A projectile is projected from point 'O' inside a vertical triangle ABC with base angles 30° and 60°. Projectile is projected in such a way that it touches at points P and Q of triangle as shown in figure. Take horizontal speed of projectile as $\sqrt{3}m/s$.

The velocity at point 'P' is

• A. 1 m/s
• B. 2 m/s
• C. 3 m/s
• D. 4 m/s

Answer 1

Answer: (B)

2 m/s

Answer 2

The problem asks for the velocity of the projectile at point P.

1. Understand the projectile motion properties:

   • The horizontal component of the projectile's velocity ($v_x$) remains constant throughout the motion because there is no horizontal acceleration (neglecting air resistance). We are given $v_x = \sqrt{3} \text{ m/s}$.
   • At any point on the trajectory, the velocity vector is tangent to the path.

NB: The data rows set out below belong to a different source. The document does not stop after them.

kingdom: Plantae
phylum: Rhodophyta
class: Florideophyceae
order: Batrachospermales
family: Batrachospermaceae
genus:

2. Analyze the velocity at point P:

   • Point P is where the projectile's path touches the side AB of the triangle. This means the side AB is tangent to the projectile's trajectory at P.
   • The angle that side AB makes with the horizontal base AC is given as 30°. Therefore, the velocity vector at point P makes an angle of 30° with the horizontal.
   • Let the velocity at P be $\vec{v}_P$. Its horizontal component is $v_{xP}$ and its vertical component is $v_{yP}$.

3. Calculate the components of velocity at P:

   • Horizontal component: $v_{xP} = v_x = \sqrt{3} \text{ m/s}$.
   • Vertical component: The tangent of the angle the velocity vector makes with the horizontal is the ratio of the vertical component to the horizontal component. $\tan(30^\circ) = \frac{v_{yP}}{v_{xP}}$ We know $\tan(30^\circ) = \frac{1}{\sqrt{3}}$. So, $\frac{1}{\sqrt{3}} = \frac{v_{yP}}{\sqrt{3} \text{ m/s}}$. Solving for $v_{yP}$: $v_{yP} = \sqrt{3} \times \frac{1}{\sqrt{3}} = 1 \text{ m/s}$.

4. Determine the velocity at P:

   The velocity at point P can be expressed as a vector: $\vec{v}_P = v_{xP} \hat{i} + v_{yP} \hat{j} = \sqrt{3} \hat{i} + 1 \hat{j} \text{ m/s}$.

   The magnitude of the velocity at P (speed at P) is: $v_P = \sqrt{v_{xP}^2 + v_{yP}^2}$ $v_P = \sqrt{(\sqrt{3})^2 + (1)^2}$ $v_P = \sqrt{3 + 1}$ $v_P = \sqrt{4}$ $v_P = 2 \text{ m/s}$.

   The direction of the velocity at P is 30° above the horizontal.

Since the question asks for "The velocity at point 'P'" without specifying "speed" or "components", it typically implies the magnitude of the velocity in such contexts.